The cause of GE was not determined in most reported cases despite the veterinarian having a detailed history, the use of tissue cultures, and histologic examination of affected tissues, including with electron microscopy. Aluminum toxicosis, compounded by parasitism, was diagnosed as the cause of clinical signs and gross and histologic lesions similar to GE in 6 horses on a single farm. Natural or experimental infection of horses with Mycobacterium avium subsp paratuberculosis has resulted in microscopic, granulomatous, intestinal lesions similar to those found in Crohn’s disease. Some controversial evidence indicates that Crohn’s disease in humans is caused by M avium subsp paratuberculosis. The DNA of this organism is commonly found in intestinal mucosal biopsy specimens of patients with Crohn’s disease, leading to speculation that for genetically susceptible individuals, the innate response to mycobacterial exposure is inadequate, permitting persistent mycobacterial infection to become established. Chronic infection might then activate the inflammatory response.
Lymphocytic-Plasmacytic Enterocolitis
Lymphocytic-plasmacytic enterocolitis is characterized by infiltrates of lymphocytes and plasma cells in the lamina propria of the large or small intestine. Lymphocytic-plasmacytic enterocolitis is infrequently reported in horses, but the few reports of this disease indicate that it has no predilection for horses of any age or breed or for either sex. Horses with LPE are usually examined because of weight loss, but some may be examined because of diarrhea or recurrent signs of abdominal pain. Most horses with LPE have abnormal absorption of carbohydrates, but anemia and hypoalbuminemia are not consistent in horses with the disease. Because lymphoid and plasma cells can be found in rectal tissue of horses with various intestinal diseases, including sarcoidosis (granulomatous disease), cyathostomosis, and malignant lymphoma, the finding of lymphocytic proctitis on rectal biopsy, particularly if mild, may not justify a diagnosis of LPE.
Populations of lymphocytes and plasma cells typically found in various segments of normal intestine of humans and some other species, such as the dog and cat, have been described, but only rudimentary information concerning populations of immune cells in the intestine of horses is available. Breed, environment, diet, athletic activity, and parasite burden may affect populations of immune cells in the intestine. The diagnosis of LPE in the horse is, therefore, subjective, and the accuracy of the diagnosis may depend on the experience of the pathologist examining tissues.
In most published reports of horses with LPE, some responded briefly to treatment with parenterally administered dexamethasone, and others even underwent resolution of LPE after cessation of therapy. However, most affected horses were euthanatized because of poor condition or lack of response to therapy, usually administration of a corticosteroid.

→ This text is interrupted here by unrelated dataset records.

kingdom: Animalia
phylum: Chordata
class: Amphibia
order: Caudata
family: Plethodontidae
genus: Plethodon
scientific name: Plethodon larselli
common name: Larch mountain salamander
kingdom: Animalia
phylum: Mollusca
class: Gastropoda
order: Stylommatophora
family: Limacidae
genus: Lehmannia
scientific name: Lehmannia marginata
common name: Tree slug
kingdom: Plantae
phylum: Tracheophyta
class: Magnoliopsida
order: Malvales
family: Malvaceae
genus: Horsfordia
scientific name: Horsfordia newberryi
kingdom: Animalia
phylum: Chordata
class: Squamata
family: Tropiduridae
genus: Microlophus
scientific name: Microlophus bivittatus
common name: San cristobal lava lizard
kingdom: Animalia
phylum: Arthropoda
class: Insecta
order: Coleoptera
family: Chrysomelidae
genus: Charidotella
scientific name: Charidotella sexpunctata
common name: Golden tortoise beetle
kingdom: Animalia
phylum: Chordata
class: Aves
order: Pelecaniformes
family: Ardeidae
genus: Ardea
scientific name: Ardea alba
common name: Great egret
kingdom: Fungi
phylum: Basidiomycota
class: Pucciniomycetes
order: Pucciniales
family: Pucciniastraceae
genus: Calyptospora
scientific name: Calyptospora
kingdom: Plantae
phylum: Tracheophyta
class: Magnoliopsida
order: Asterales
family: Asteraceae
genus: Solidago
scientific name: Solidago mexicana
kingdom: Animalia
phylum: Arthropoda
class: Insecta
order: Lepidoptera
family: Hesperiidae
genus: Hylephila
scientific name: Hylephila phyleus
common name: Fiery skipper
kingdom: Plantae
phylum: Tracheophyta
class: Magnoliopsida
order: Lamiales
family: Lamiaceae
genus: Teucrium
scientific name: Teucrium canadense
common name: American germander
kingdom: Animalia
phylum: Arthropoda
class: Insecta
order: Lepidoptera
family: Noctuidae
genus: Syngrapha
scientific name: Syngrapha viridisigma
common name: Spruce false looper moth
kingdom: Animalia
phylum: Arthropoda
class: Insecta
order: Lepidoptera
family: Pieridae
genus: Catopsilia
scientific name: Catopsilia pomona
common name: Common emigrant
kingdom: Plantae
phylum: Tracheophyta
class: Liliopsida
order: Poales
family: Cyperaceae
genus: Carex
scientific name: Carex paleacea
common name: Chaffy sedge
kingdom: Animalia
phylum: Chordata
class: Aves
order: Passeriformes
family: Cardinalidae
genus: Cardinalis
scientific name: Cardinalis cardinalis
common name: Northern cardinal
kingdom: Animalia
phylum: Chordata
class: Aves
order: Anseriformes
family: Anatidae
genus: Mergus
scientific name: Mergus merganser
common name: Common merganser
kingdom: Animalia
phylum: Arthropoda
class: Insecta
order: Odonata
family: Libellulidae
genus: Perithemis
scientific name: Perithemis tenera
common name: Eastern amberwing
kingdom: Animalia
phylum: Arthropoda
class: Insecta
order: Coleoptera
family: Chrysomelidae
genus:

In other species, such as the dog, LPE is speculated to represent a nonspecific immune response by the intestine to a variety of etiologic agents that cause intestinal damage. In dogs, distinguishing between gastrointestinal lymphosarcoma and LPE by histologic examination alone is difficult, and it may be that some horses in which LPE is diagnosed actually have lymphosarcoma. Lymphocytic-plasmacytic enterocolitis in the horse, like in the dog, may be a prelymphomatous intestinal disease.